[Saved data entries]
___
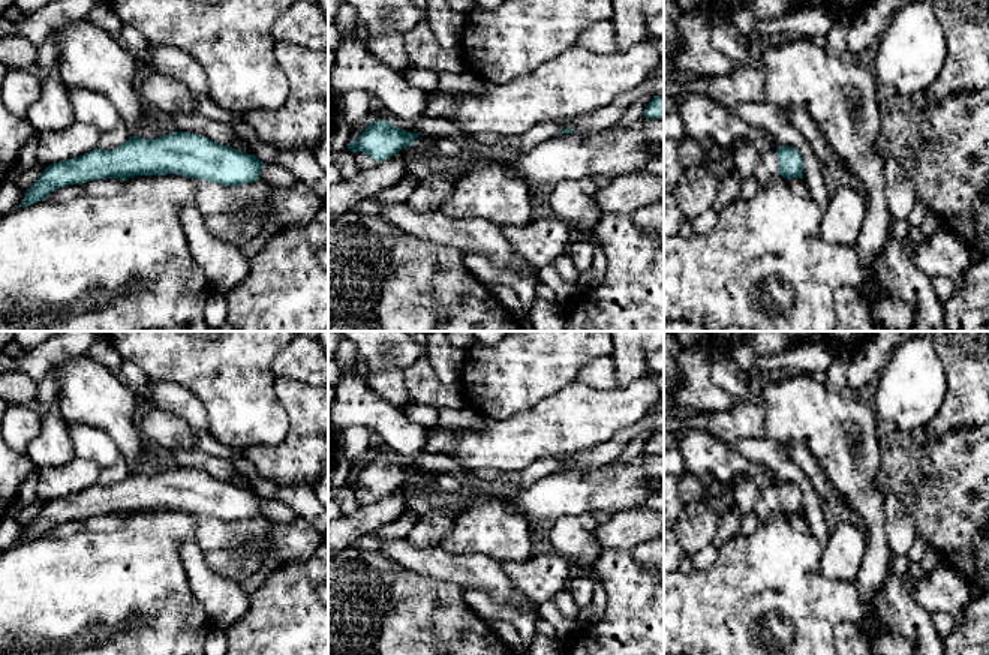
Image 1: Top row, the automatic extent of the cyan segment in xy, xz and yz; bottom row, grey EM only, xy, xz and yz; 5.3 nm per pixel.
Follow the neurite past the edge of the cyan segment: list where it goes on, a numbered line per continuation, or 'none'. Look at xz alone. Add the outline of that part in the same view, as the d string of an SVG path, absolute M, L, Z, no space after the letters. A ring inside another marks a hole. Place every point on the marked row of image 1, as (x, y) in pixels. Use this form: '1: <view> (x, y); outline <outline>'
none

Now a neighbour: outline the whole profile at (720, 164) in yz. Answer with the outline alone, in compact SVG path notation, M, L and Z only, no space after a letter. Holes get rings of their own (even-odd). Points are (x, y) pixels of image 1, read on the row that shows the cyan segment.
M712 145L706 150L704 165L718 180L724 180L725 177L736 172L731 153L727 153L716 145Z

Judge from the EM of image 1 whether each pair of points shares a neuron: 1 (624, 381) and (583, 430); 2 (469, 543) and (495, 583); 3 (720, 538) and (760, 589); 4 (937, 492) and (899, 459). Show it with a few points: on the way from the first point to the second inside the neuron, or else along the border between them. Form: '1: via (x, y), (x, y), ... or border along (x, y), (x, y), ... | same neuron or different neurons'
1: border along (648, 375), (634, 379), (625, 387), (616, 385) | different neurons
2: border along (442, 546), (451, 553), (483, 553), (501, 564) | different neurons
3: border along (738, 532), (718, 549) | different neurons
4: via (928, 483), (908, 466) | same neuron

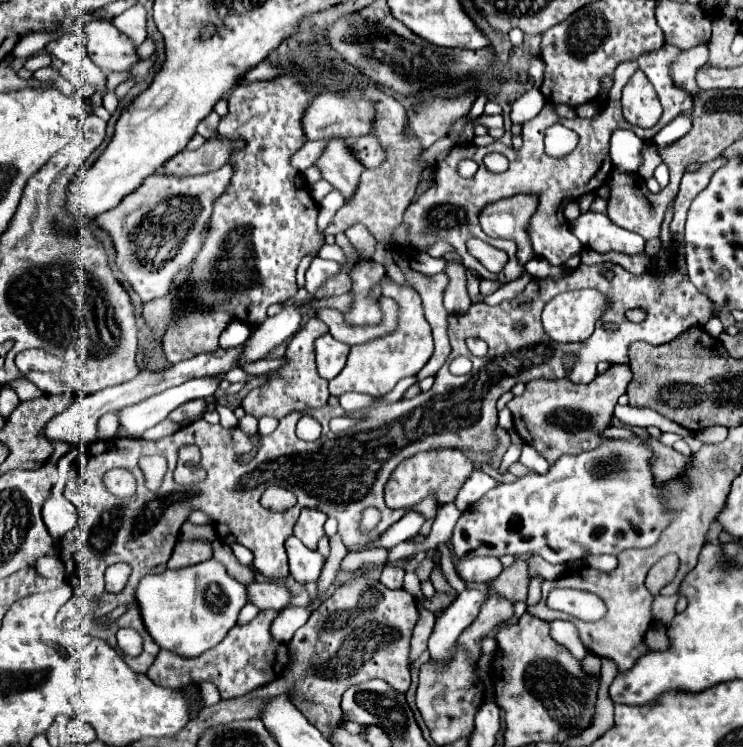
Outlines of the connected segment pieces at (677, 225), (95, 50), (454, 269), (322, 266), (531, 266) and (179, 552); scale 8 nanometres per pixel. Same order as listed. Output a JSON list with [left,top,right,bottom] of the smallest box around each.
[[670,158,726,232],[86,20,138,72],[444,262,470,314],[304,256,340,296],[525,258,562,278],[166,540,212,568]]

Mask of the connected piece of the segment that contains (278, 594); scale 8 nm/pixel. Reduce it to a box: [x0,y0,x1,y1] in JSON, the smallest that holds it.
[246,582,290,610]

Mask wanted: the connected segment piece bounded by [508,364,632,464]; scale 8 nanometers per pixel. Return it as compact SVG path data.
M624 364L610 366L604 374L598 374L590 384L572 384L570 380L532 380L526 384L524 394L514 398L508 404L508 410L512 412L514 428L520 434L520 438L532 444L540 456L544 456L550 464L554 464L560 456L580 454L580 452L598 448L600 444L604 444L604 440L608 440L600 432L610 428L614 406L618 404L618 398L626 392L626 386L630 384L630 380L632 380L632 372Z

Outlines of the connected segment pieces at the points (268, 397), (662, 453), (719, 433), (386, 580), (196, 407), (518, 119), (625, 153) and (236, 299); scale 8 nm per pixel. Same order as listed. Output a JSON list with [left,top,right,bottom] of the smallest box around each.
[[238,318,330,437],[648,438,690,482],[700,426,724,444],[380,564,404,588],[170,400,204,424],[510,86,546,124],[610,130,642,172],[142,76,322,348]]

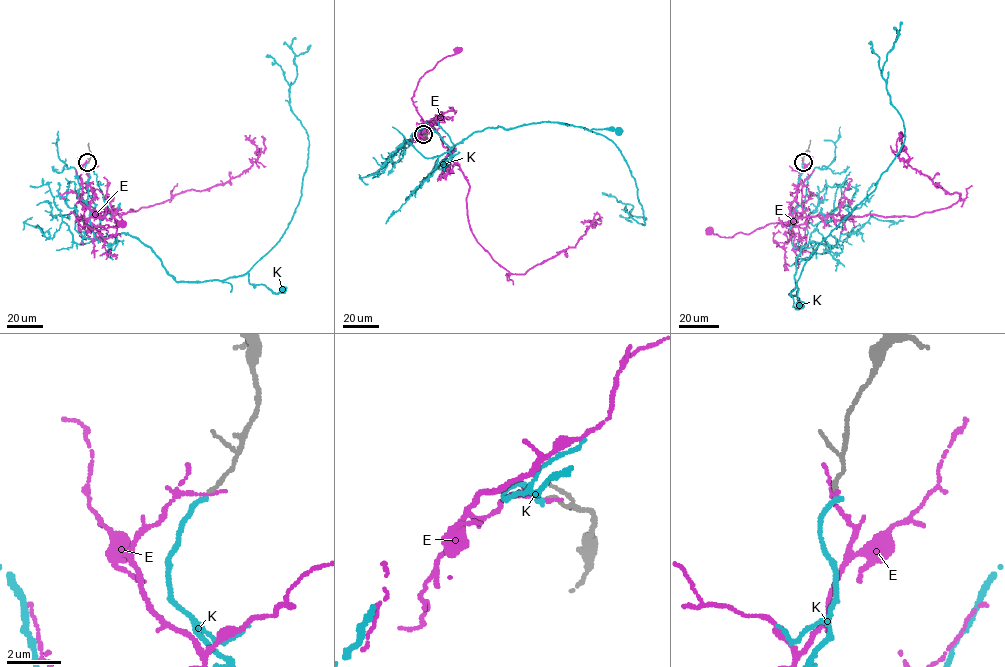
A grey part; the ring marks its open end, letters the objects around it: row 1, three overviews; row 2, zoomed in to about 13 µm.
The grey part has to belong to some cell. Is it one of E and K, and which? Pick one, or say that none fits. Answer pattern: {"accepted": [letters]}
{"accepted": ["K"]}

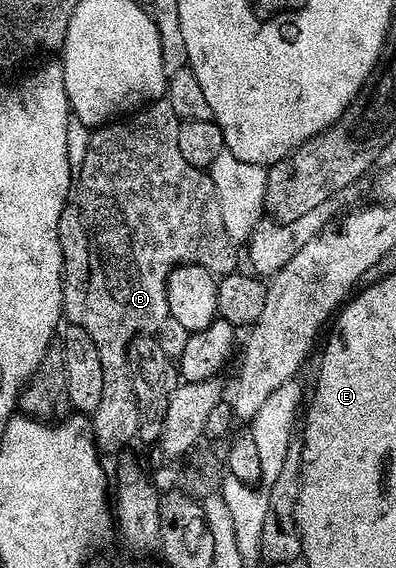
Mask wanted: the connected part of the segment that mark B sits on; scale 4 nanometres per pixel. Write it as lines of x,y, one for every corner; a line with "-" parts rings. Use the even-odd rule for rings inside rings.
168,99
154,100
152,104
132,113
120,122
110,122
94,131
89,138
89,149
83,158
83,166
75,176
75,196
78,196
81,214
85,218
85,226
89,230
89,285
87,286
87,310
83,327
87,334
91,334
91,342
99,349
99,362
103,362
103,398
99,398
99,406
91,413
91,427
97,442
97,447
102,453
113,452
117,454
126,447
129,439
137,436
139,422
139,406
133,389
131,375
131,345
136,336
156,334
159,326
169,319
167,306
167,278
181,264
198,264
220,278
238,271
237,248
238,245
229,237
223,226
223,214
219,210
219,198
215,194
215,182
211,182
208,171
203,168
191,166
187,158
179,150
179,126
182,120
171,110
___
Problem to work on — Transcribe every line of the records exactly. Pictures do not belong in the copy.

Your response —
Image 1: Top row, the automatic extent of the cyan segment in xy, xz and yz; bottom row, grey EM only, xy, xz and yz; 5.3 nm per pixel.
Follow the neurite past the edge of the cyan segment: list where it goes on, a numbered line per continuation, or 'none'. Look at xz alone. Add the outline of that part in the same view, as the d string of an SVG path, absolute M, L, Z, no space after the letters. A ring inside another marks a hole. Place every point on the marked row of image 1, as (x, y) in pixels. Use this form: '1: <view> (x, y); outline <outline>'
none

Now a neighbour: outline the whole profile at (720, 164) in yz. Answer with the outline alone, in compact SVG path notation, M, L and Z only, no space after a letter. Holes get rings of their own (even-odd). Points are (x, y) pixels of image 1, read on the row that shows the cyan segment.
M712 145L706 150L704 165L718 180L724 180L725 177L736 172L731 153L727 153L716 145Z

Judge from the EM of image 1 whether each pair of points shares a neuron: 1 (624, 381) and (583, 430); 2 (469, 543) and (495, 583); 3 (720, 538) and (760, 589); 4 (937, 492) and (899, 459). Show it with a few points: on the way from the first point to the second inside the neuron, or else along the border between them. Form: '1: via (x, y), (x, y), ... or border along (x, y), (x, y), ... | same neuron or different neurons'
1: border along (648, 375), (634, 379), (625, 387), (616, 385) | different neurons
2: border along (442, 546), (451, 553), (483, 553), (501, 564) | different neurons
3: border along (738, 532), (718, 549) | different neurons
4: via (928, 483), (908, 466) | same neuron

Outlines of the connected segment pieces at (677, 225), (95, 50), (454, 269), (322, 266), (531, 266) and (179, 552); scale 8 nanometres per pixel. Same order as listed. Output a JSON list with [left,top,right,bottom] of the smallest box around each.
[[670,158,726,232],[86,20,138,72],[444,262,470,314],[304,256,340,296],[525,258,562,278],[166,540,212,568]]

Mask of the connected piece of the segment that contains (278, 594); scale 8 nm/pixel. Reduce it to a box: [x0,y0,x1,y1] in JSON, the smallest that holds it.
[246,582,290,610]

Mask wanted: the connected segment piece bounded by [508,364,632,464]; scale 8 nanometers per pixel. Return it as compact SVG path data.
M624 364L610 366L604 374L598 374L590 384L572 384L570 380L532 380L526 384L524 394L514 398L508 404L508 410L512 412L514 428L520 434L520 438L532 444L540 456L544 456L550 464L554 464L560 456L580 454L580 452L598 448L600 444L604 444L604 440L608 440L600 432L610 428L614 406L618 404L618 398L626 392L626 386L630 384L630 380L632 380L632 372Z

Outlines of the connected segment pieces at the points (268, 397), (662, 453), (719, 433), (386, 580), (196, 407), (518, 119), (625, 153) and (236, 299); scale 8 nm per pixel. Same order as listed. Output a JSON list with [left,top,right,bottom] of the smallest box around each.
[[238,318,330,437],[648,438,690,482],[700,426,724,444],[380,564,404,588],[170,400,204,424],[510,86,546,124],[610,130,642,172],[142,76,322,348]]

A grey part; the ring marks its open end, letters the objects around it: row 1, three overviews; row 2, zoomed in to about 13 µm.
The grey part has to belong to some cell. Is it one of E and K, and which? Pick one, or say that none fits. Answer pattern: {"accepted": [letters]}
{"accepted": ["K"]}

Mask wanted: the connected part of the segment that mark B sits on; scale 4 nanometres per pixel. Write it as lines of x,y, one for every corner; a line with "-" parts rings. Use the even-odd rule for rings inside rings.
168,99
154,100
152,104
132,113
120,122
110,122
94,131
89,138
89,149
83,158
83,166
75,176
75,196
78,196
81,214
85,218
85,226
89,230
89,285
87,286
87,310
83,327
87,334
91,334
91,342
99,349
99,362
103,362
103,398
99,398
99,406
91,413
91,427
97,442
97,447
102,453
113,452
117,454
126,447
129,439
137,436
139,422
139,406
133,389
131,375
131,345
136,336
156,334
159,326
169,319
167,306
167,278
181,264
198,264
220,278
238,271
237,248
238,245
229,237
223,226
223,214
219,210
219,198
215,194
215,182
211,182
208,171
203,168
191,166
187,158
179,150
179,126
182,120
171,110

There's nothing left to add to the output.